Assignment: Leaving the pictures aside, write out the whole listing below exactly.

Data:
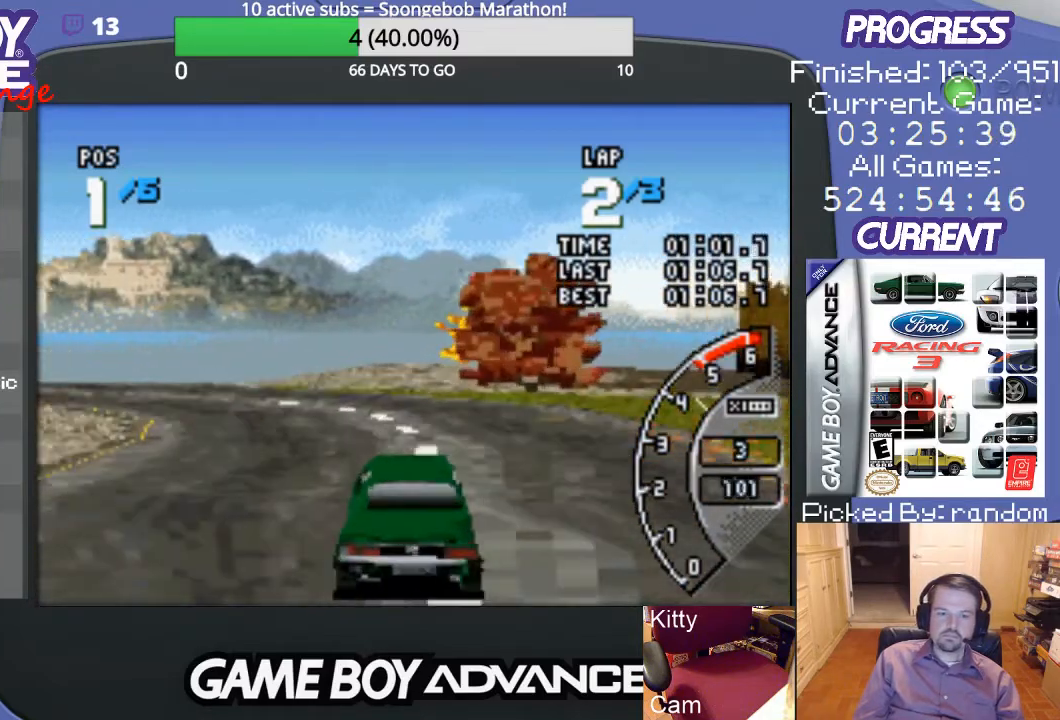
{"buttons": ["DPAD_LEFT"], "events": [[133, "B", "up"]]}
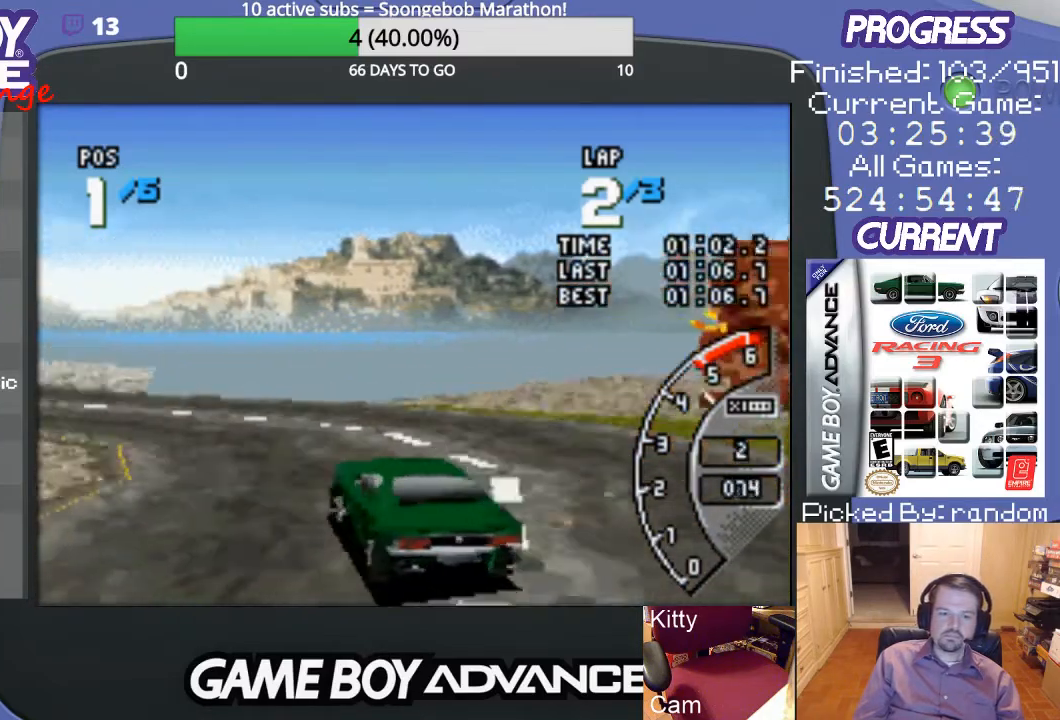
{"buttons": ["A"], "events": [[133, "A", "down"], [400, "DPAD_LEFT", "up"]]}
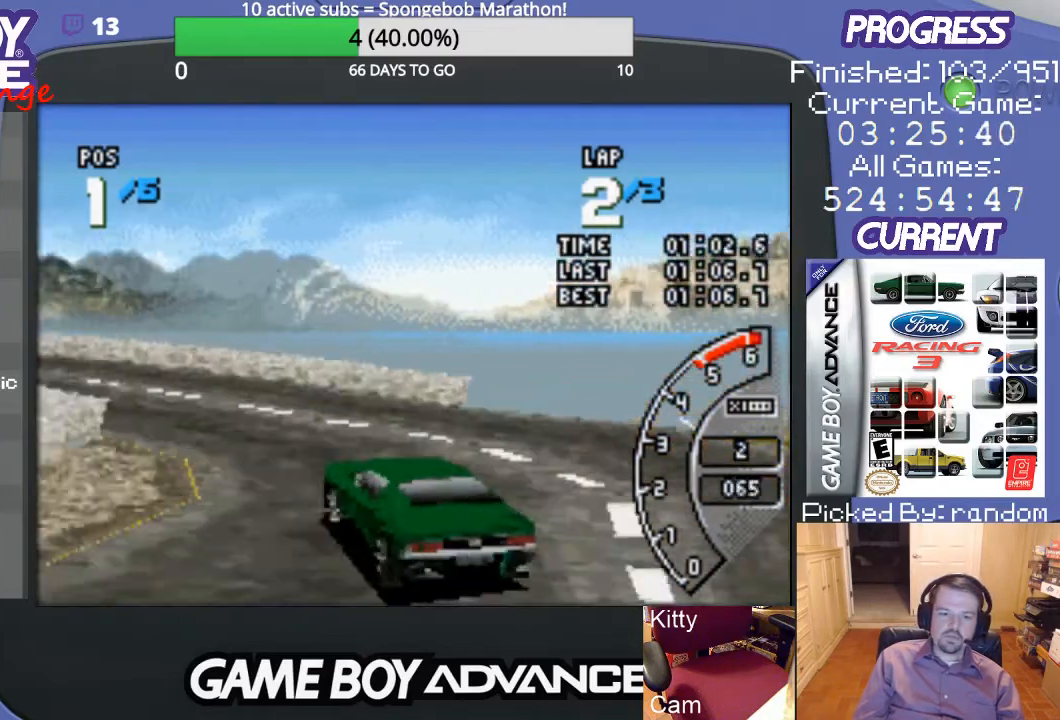
{"buttons": ["A", "DPAD_LEFT"], "events": [[367, "DPAD_LEFT", "down"]]}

Solution to this problem:
{"buttons": ["DPAD_LEFT"], "events": [[133, "B", "up"]]}
{"buttons": ["A"], "events": [[133, "A", "down"], [400, "DPAD_LEFT", "up"]]}
{"buttons": ["A", "DPAD_LEFT"], "events": [[367, "DPAD_LEFT", "down"]]}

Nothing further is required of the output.